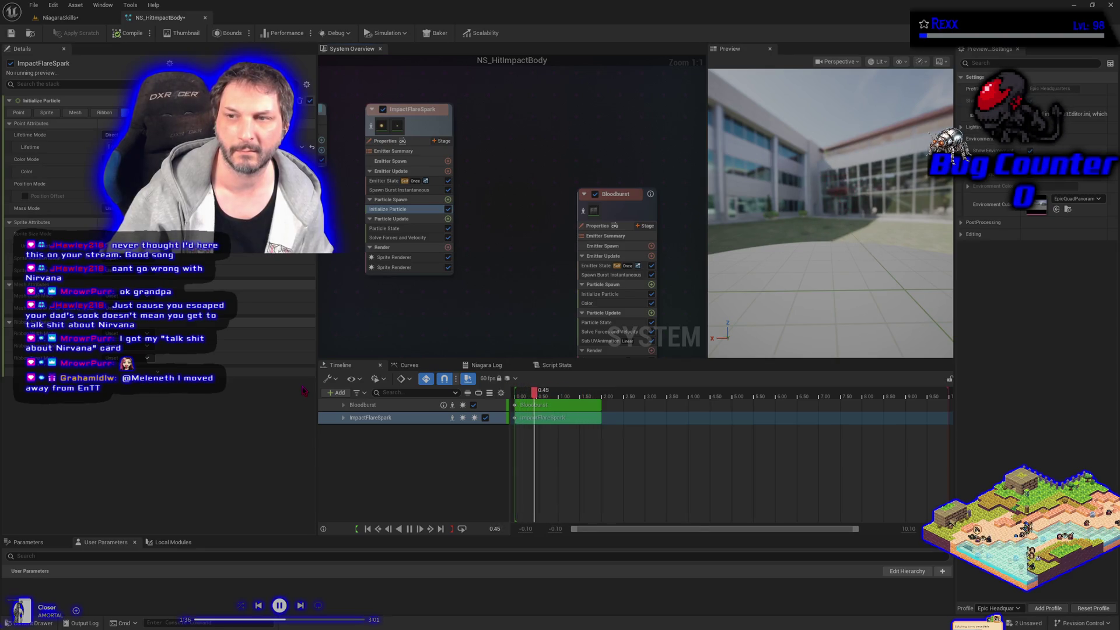
{"action": "left_click", "coordinate": [146, 172]}
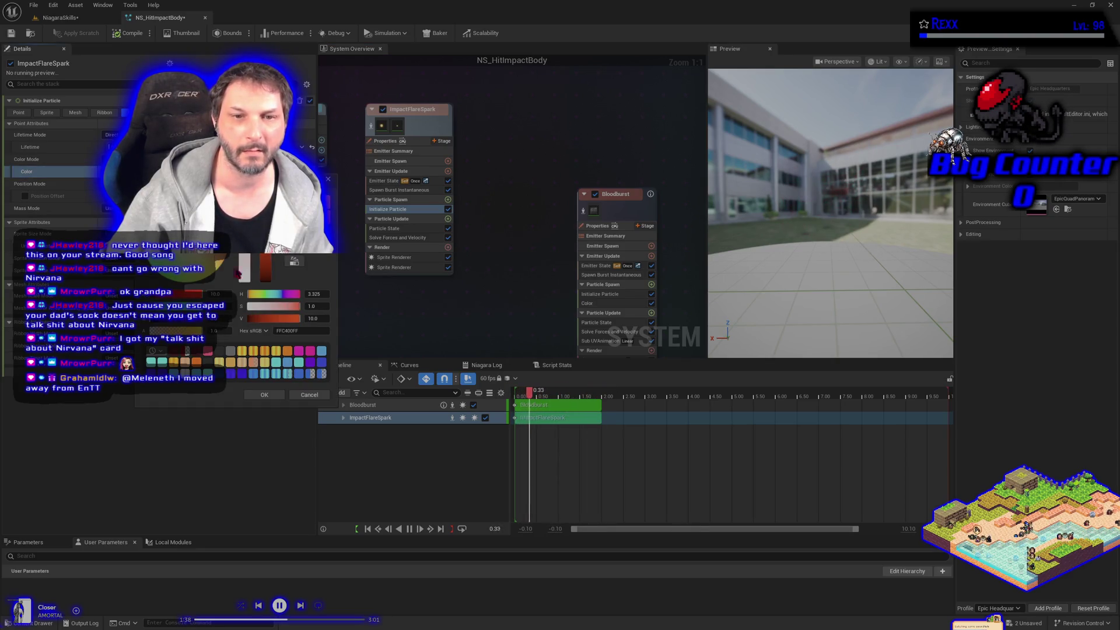
{"action": "left_click_drag", "start_coordinate": [271, 275], "coordinate": [263, 279]}
{"action": "left_click", "coordinate": [275, 396]}
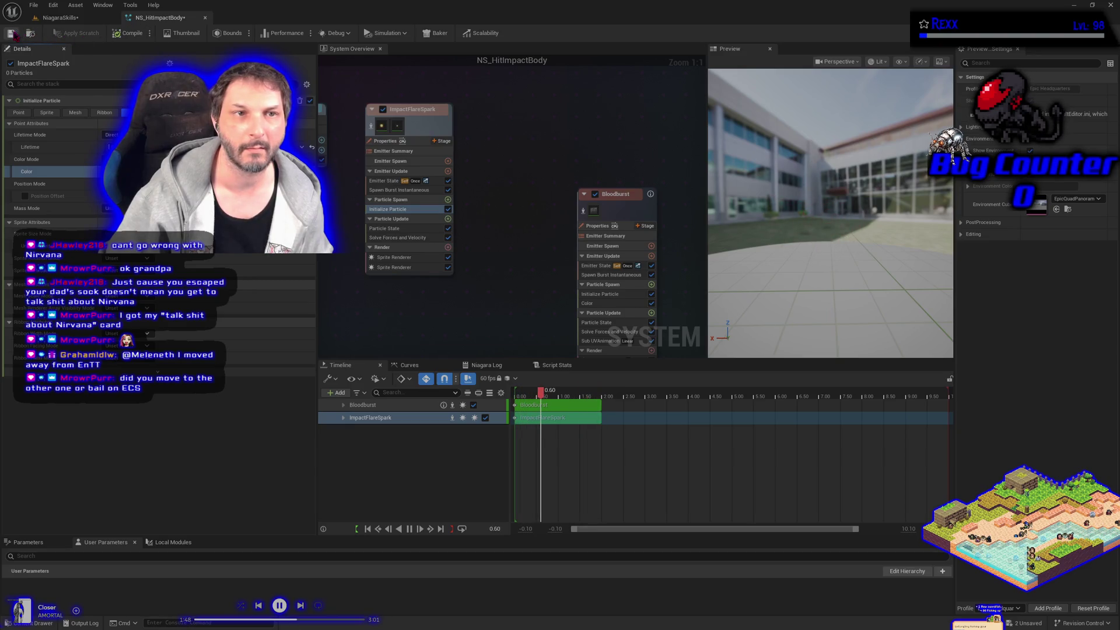
{"action": "left_click", "coordinate": [48, 18]}
{"action": "left_click", "coordinate": [33, 5]}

****************************************

Task item :: A verbatim copy of the data, pictures removed, is the expected result.

Answer to the problem ::
{"action": "left_click", "coordinate": [146, 172]}
{"action": "left_click_drag", "start_coordinate": [271, 275], "coordinate": [263, 279]}
{"action": "left_click", "coordinate": [275, 396]}
{"action": "left_click", "coordinate": [48, 18]}
{"action": "left_click", "coordinate": [33, 5]}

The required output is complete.